La régularisation des sans-papiers en Espagne franchit une étape décisive avec la clôture de l’une des plus grandes campagnes jamais menées dans le pays. Pilotée par le gouvernement de Pedro Sánchez, cette procédure exceptionnelle a suscité un engouement bien au-delà des prévisions officielles. Les autorités entrent désormais dans une phase cruciale d’examen des candidatures.
La période de dépôt des demandes s’est achevée le 30 juin 2026. À cette date, Madrid a confirmé avoir enregistré plus d’un million de dossiers émanant d’étrangers en situation irrégulière. Un volume qui pulvérise les estimations de départ, l’exécutif tablant initialement sur environ 500 000 bénéficiaires potentiels de ce dispositif inédit.
Sans-papiers en Espagne : une mobilisation qui dépasse les prévisions
Lancée à la mi-avril, cette opération de régularisation s’adresse aux personnes résidant déjà sur le sol espagnol sans titre de séjour valide. Pour constituer un dossier recevable, chaque candidat devait justifier d’une présence ininterrompue d’au moins cinq mois au 1er janvier 2026 et fournir un casier judiciaire vierge.
Devant l’ampleur des demandes déposées, l’administration espagnole aborde maintenant une étape technique délicate. Les services concernés disposent d’un délai de trois mois pour instruire chaque candidature. Ils décideront ensuite de délivrer ou non un permis de séjour assorti d’une autorisation de travail, valable uniquement sur le territoire national.
Un calendrier serré pour les autorités
Ce traitement massif représente un défi logistique de taille pour les administrations régionales. Le tri des dossiers, leur vérification et la communication des décisions devront s’effectuer dans un laps de temps court. Plusieurs centaines de milliers de personnes attendent désormais une réponse qui changera leur quotidien.
Pourquoi Madrid assume cette régularisation massive
Pedro Sánchez revendique pleinement cette orientation migratoire. Pour le Premier ministre, l’objectif est double : extraire de la précarité administrative des milliers de résidents déjà installés et répondre aux tensions persistantes sur le marché de l’emploi espagnol.
Le chef du gouvernement considère l’immigration comme un levier indispensable face au vieillissement démographique et aux pénuries de main-d’œuvre. Il avance même un chiffre marquant : sans apport migratoire, l’Espagne risquerait de perdre 19 % de son PIB d’ici 2050.
Cette analyse trouve un écho favorable auprès d’une partie du patronat. De nombreux employeurs peinent à recruter, particulièrement dans l’agriculture, la construction, l’hôtellerie, le tourisme et les métiers de service.
Une régularisation qui fracture la scène politique
Le dispositif suscite néanmoins de vives oppositions. Le Parti populaire (PP) et la formation Vox dénoncent une mesure qui, selon eux, encouragerait l’immigration clandestine. Ils estiment que ce geste envoie un mauvais signal aux candidats à l’entrée irrégulière.
Face à ces attaques, Pedro Sánchez défend une approche qu’il présente comme « légale, sûre et ordonnée ». Le dirigeant socialiste affirme vouloir faire de l’Espagne un pays exemplaire en matière de respect des droits fondamentaux et de gestion humaine des flux migratoires.
Un enjeu suivi de près dans le Maghreb
Cette campagne intéresse particulièrement les pays d’Afrique du Nord. De nombreux ressortissants marocains, algériens et tunisiens vivent en Espagne, parfois sans statut régulier. Pour ces communautés, une telle régularisation ouvre la perspective d’un emploi déclaré et d’une stabilité administrative durable.
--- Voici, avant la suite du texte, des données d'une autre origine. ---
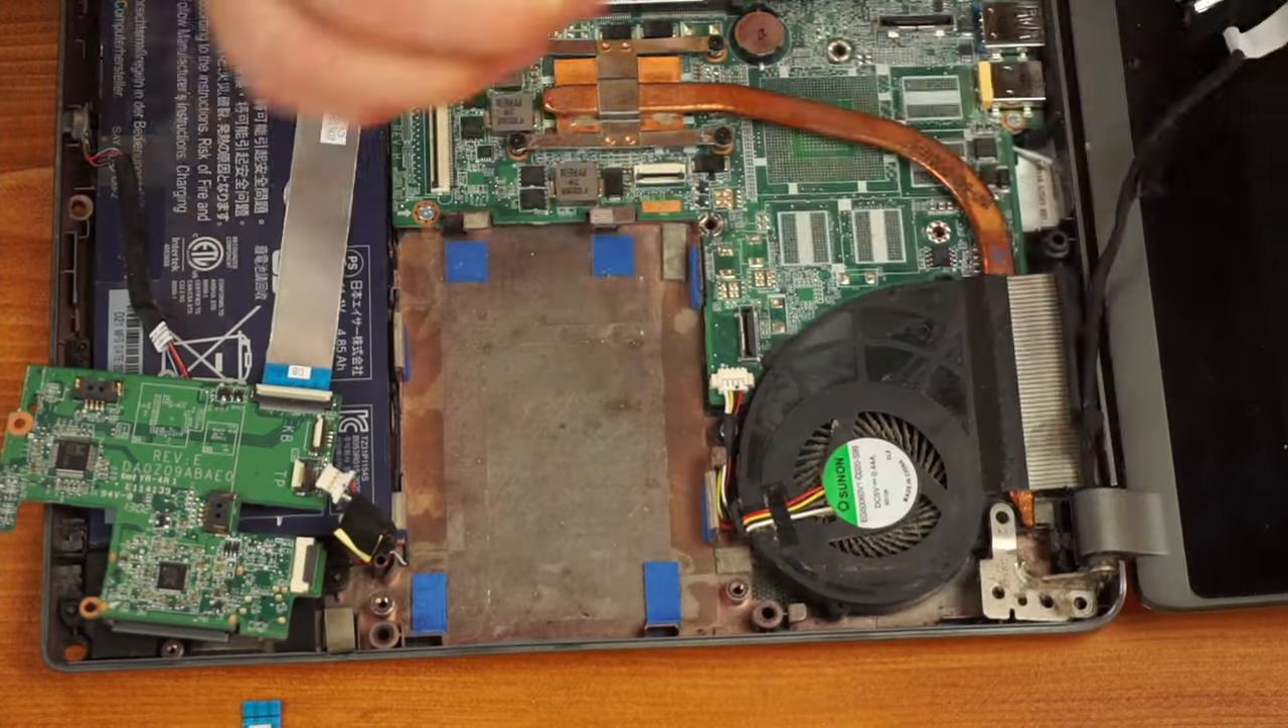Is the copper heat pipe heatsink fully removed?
No.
Le voisinage géographique entre le Maghreb et la péninsule ibérique renforce l’importance de ce dossier. Les liens économiques et humains tissés de part et d’autre du détroit de Gibraltar font de toute évolution migratoire espagnole un sujet de premier plan dans la région.
Quelles perspectives pour les candidats à la régularisation
Les mois à venir seront déterminants pour l’issue de l’opération. Toutes les demandes ne déboucheront pas sur une réponse favorable. Pour autant, ce dispositif pourrait permettre à plusieurs centaines de milliers d’étrangers de quitter la clandestinité et d’intégrer légalement le marché du travail.
Le contexte démographique espagnol éclaire l’ampleur du phénomène. Selon l’Institut national de la statistique (INE), plus de 10 millions de personnes nées à l’étranger résident aujourd’hui dans le pays, soit environ un habitant sur cinq.
Cette opération de régularisation, suivie avec attention dans toute l’Europe, pourrait inspirer d’autres États confrontés à des défis migratoires similaires. Son bilan, attendu à l’automne 2026, dira si le pari de Madrid sur l’intégration légale tient ses promesses.